What you will do :: I'd like the entire listing output verbatim, apart from the pictures.
Task inputs below:
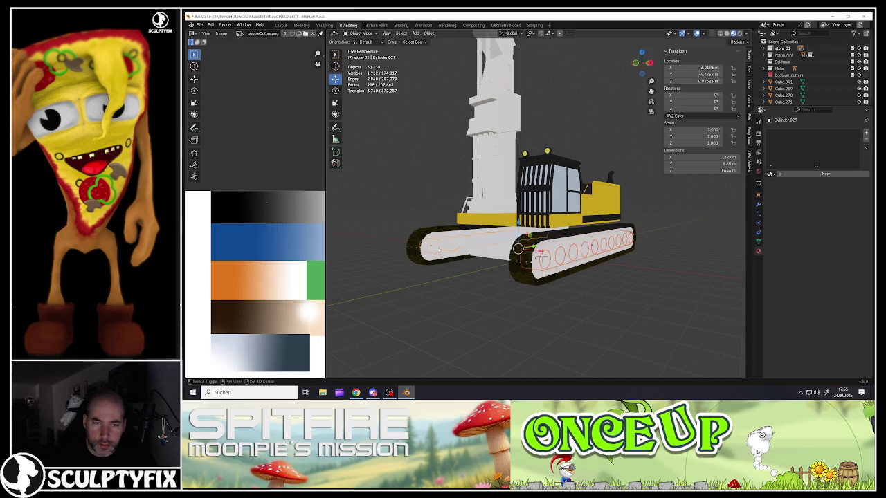
shift+click(432, 256)
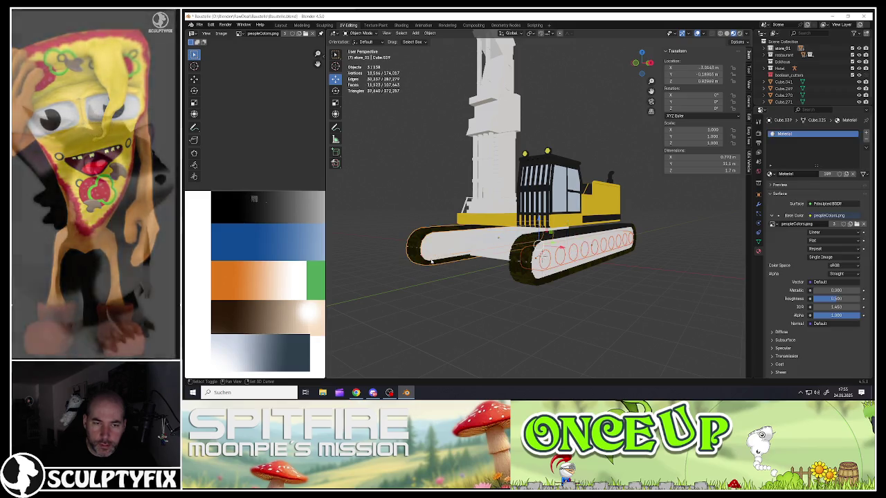
shift+click(436, 254)
- Frame the selection and add the middle undercarriage body, making six parts selected
key(KP_Decimal)
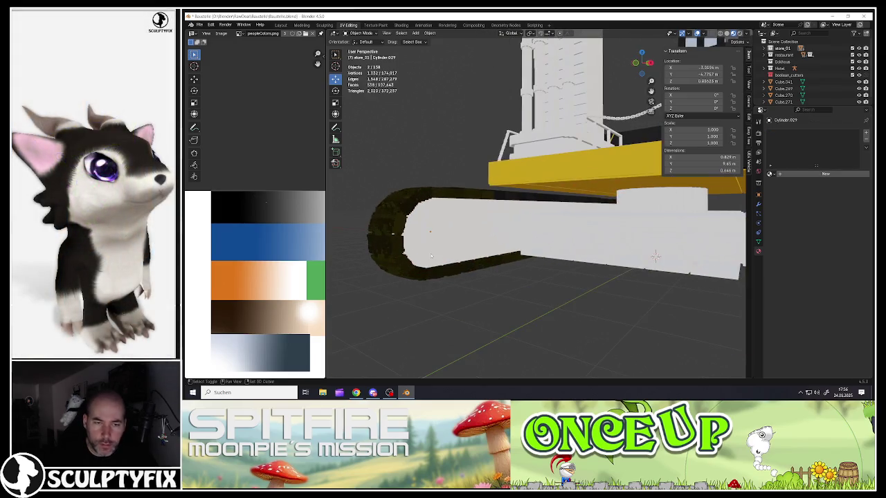
scroll(655, 257, down, 5)
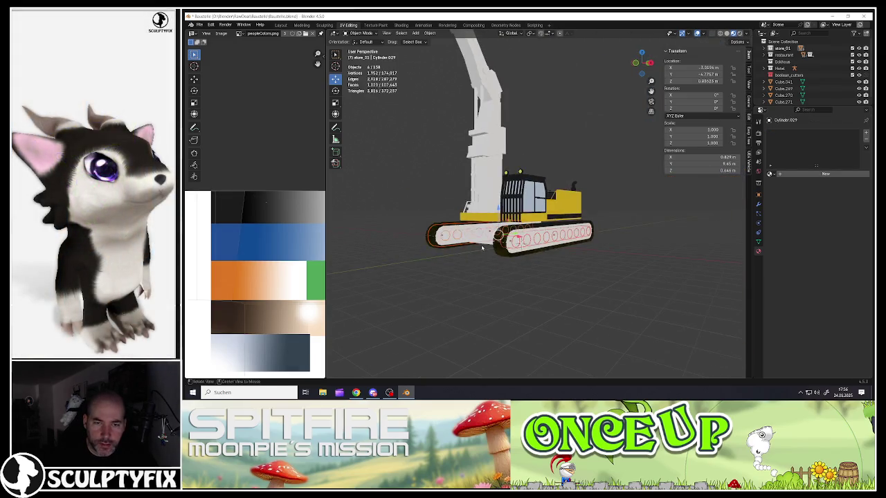
mouse_move(655, 257)
middle_down()
mouse_move(512, 254)
mouse_move(475, 239)
middle_up()
scroll(512, 254, up, 3)
shift+click(511, 257)
scroll(511, 256, down, 4)
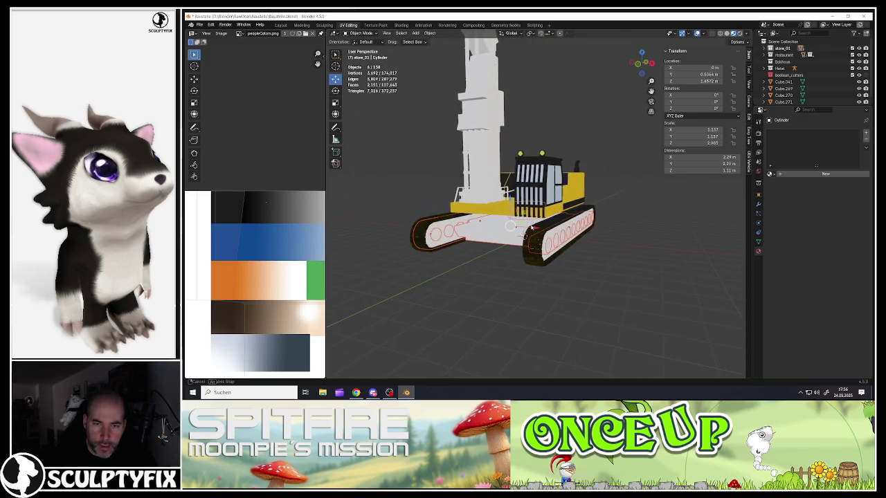
right_click(475, 239)
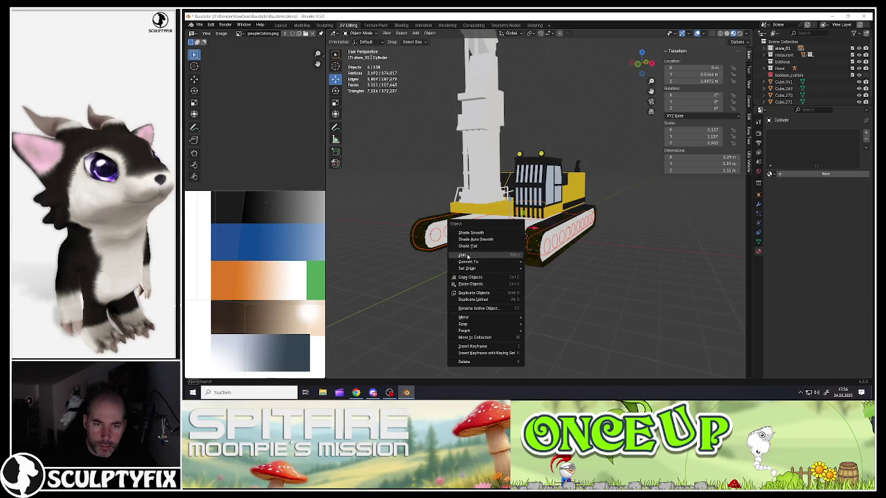
- Join the six parts into one object and Smart UV Project the joined mesh
click(462, 255)
key(Tab)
End of Task inputs.
Written response ::
shift+click(432, 256)
shift+click(436, 254)
- Frame the selection and add the middle undercarriage body, making six parts selected
key(KP_Decimal)
scroll(655, 257, down, 5)
mouse_move(655, 257)
middle_down()
mouse_move(512, 254)
mouse_move(475, 239)
middle_up()
scroll(512, 254, up, 3)
shift+click(511, 257)
scroll(511, 256, down, 4)
right_click(475, 239)
- Join the six parts into one object and Smart UV Project the joined mesh
click(462, 255)
key(Tab)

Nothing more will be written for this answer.